Enquanto Amanda dançava a valsa com o padrinho, Lucas ficou no colo da avó esperando para bailar com a mãe. E ela, de olho na cria, pisava mais nos pés do par do que dançava. Quando chegou a vez do pequeno, rodopiaram felizes no meio do salão, sozinhos entre as estrelas refletidas no chão. Amanda, finalmente, dançava com o seu príncipe.
Sonho de Cristal
Idealizada pela escola Araújo Viana, no Bairro São José, a festa de 15 anos chamada Sonho de Cristal está na terceira edição. Ela proporciona o baile às estudantes da instituição - a maioria do Morro da Cruz - que completam 15 anos. Segundo a organização, a ideia surgiu no programa Mais Educação, ofertado às escolas públicas de ensino fundamental. Numa das oficinas, foi solicitado que as meninas desenvolvessem uma redação sobre os seus maiores sonhos e uma delas despertou a atenção dos professores: queria uma festa de 15 anos. Todas acabaram confessando ter o mesmo desejo.
Desta vez, o Sonho de Cristal foi organizado pelas estudantes de Publicidade e Propaganda da Ufrgs Ingrid D'Ávila e Nicole Leyser, como trabalho para a disciplina Comunicação e Cidadania.
- Se tornou o momento mais aguardado do ano na escola. A maior parte das estudantes não faz a festa por falta de condições financeiras. As meninas esperam pelo dia de princesa, e a rede de voluntários cresce cada vez mais - vibra a diretora Cristina Gomes.

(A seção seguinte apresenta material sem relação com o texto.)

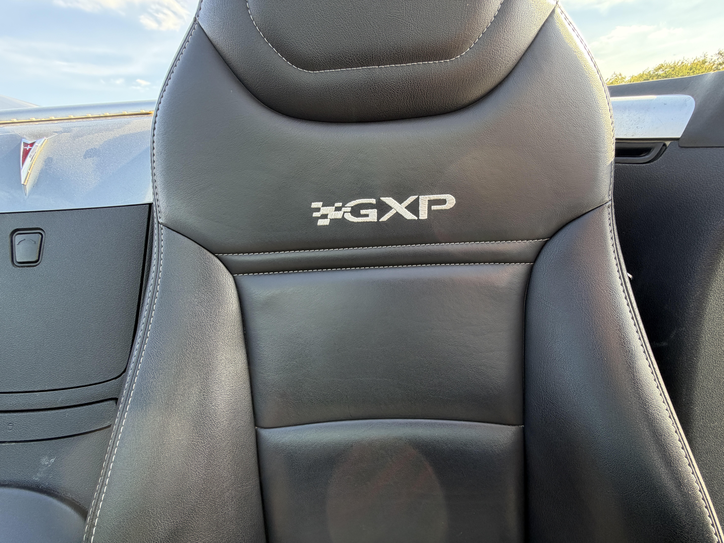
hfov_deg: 102.1
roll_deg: +6.8
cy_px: 272
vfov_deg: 85.7
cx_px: 362
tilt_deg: -21.7
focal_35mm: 14
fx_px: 293
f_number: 2.2
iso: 64
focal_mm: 2.22
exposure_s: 1/121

Há duas semanas, o Diário Gaúcho publicou a preparação do evento, que ainda dependia de voluntários para conseguir doces e salgados. A partir da reportagem, uma rede de solidariedade se formou. Na cozinha, uniram-se à equipe dos Chefs Trigourmet - formada por quatro chefs - amigos e ex-colegas de um curso de gastronomia para cozinhar estrogonofe de frango, arroz, massa com molho e saladas (62kg de frango, 40kg de massa, 30kg de arroz e saladas vieram de doações). Três garçons, fotógrafos, DJ, equipes de som e de drinks, maquiadores e cabeleireiros também trabalharam de graça. Mais de 500 docinhos e bolos foram doados. Pelo menos, 60 parceiros contribuíram para a festa.